Tense and nervous, speculators crowded the Chicago wheat pit one morning last week, waiting for the opening gong. When it rang, they furiously began waving orders to buy. The price of wheat futures rose by the hour, jumping as much as 8 3/4-c- a bushel. Professional speculators, who had been selling wheat short while the price was edging down, took heavy losses.

Wrong Guess. The bears had made a bad guess. They had been banking on the fact that U.S. grain elevators were so clogged with surplus wheat from last year (TIME, June 6) that farmers would not be able to store the bumper crop now being harvested--and thus get no Government support loans on it. Dumped on the market, the grain would drive prices lower.

But last week Secretary of Agriculture Charles F. Brannan suddenly changed the rules--and drove the shorts to buying to cover their contracts. Brannan had been begging Congress to give him the power to buy or build additional storage facilities. When Congress finally passed such a bill last week, Brannan acted fast. He not only used the powers Congress had just given him, but dusted off some old ones--which he had had all the time--to give the farmers a lot more.

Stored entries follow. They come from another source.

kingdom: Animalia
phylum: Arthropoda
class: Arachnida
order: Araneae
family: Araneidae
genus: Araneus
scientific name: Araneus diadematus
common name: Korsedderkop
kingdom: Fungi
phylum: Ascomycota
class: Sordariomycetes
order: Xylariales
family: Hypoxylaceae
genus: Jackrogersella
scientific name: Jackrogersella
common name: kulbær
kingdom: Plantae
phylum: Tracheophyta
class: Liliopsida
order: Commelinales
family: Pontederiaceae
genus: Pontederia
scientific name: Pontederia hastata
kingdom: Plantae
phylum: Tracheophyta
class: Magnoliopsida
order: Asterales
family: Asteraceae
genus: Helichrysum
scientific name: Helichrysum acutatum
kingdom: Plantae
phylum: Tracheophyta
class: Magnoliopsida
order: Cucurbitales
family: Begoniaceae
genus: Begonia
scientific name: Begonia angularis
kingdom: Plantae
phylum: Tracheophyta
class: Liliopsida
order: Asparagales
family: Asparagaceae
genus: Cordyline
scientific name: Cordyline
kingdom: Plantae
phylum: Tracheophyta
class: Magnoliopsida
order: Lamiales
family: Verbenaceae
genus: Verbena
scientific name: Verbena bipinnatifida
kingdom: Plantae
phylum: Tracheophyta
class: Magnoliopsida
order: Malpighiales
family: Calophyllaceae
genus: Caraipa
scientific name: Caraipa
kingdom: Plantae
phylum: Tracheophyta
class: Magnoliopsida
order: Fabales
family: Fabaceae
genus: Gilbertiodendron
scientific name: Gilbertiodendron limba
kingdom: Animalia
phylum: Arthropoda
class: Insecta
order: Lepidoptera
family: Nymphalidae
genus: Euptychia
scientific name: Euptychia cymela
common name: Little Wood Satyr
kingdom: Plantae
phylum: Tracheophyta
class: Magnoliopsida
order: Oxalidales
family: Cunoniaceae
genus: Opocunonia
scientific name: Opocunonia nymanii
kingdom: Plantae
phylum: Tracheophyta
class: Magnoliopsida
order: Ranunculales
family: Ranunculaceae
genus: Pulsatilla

Farmers in dry areas, said Brannan, who promised to get their wheat into storage within 90 days could get "distress" loans (i.e., 75% of a normal support loan) on wheat even if it was lying on the ground. The farmer would not be responsible if the wheat subsequently rotted; it would be graded according to its original condition. Once the wheat was stored, the farmer could draw the other 25% of his loan. The CCC will also build 50 million bushels of storage space of its own, lend farmers 85% of the cost of building their own storage facilities and, if necessary, store wheat in airplane hangars, Army igloos and other Government-owned property. Brannan even suggested emergency storage space for about 15 million bushels in the holds of the Government's "mothball fleet" of Liberty ships.

Guess Again. At week's end the job looked bigger than Brannan thought. His statisticians, revising their previous estimates of the 1949 harvest, boosted the total possible yield to 1,336,976,000 bushels, just under 1947's alltime record of 1,364,919,000 bushels. But the actual harvest, which so far had only gone through a few counties in Texas and Oklahoma, was surprisingly turning out anywhere from 30% to 50% smaller than Brannan's estimates (the farmers blamed joint worms, rain and hail for cutting it down). Nevertheless, if the crop proved to be as big as predicted, Brannan is expected to set wheat quotas for next year--first limitation in eight years--to cut down the wheat surplus.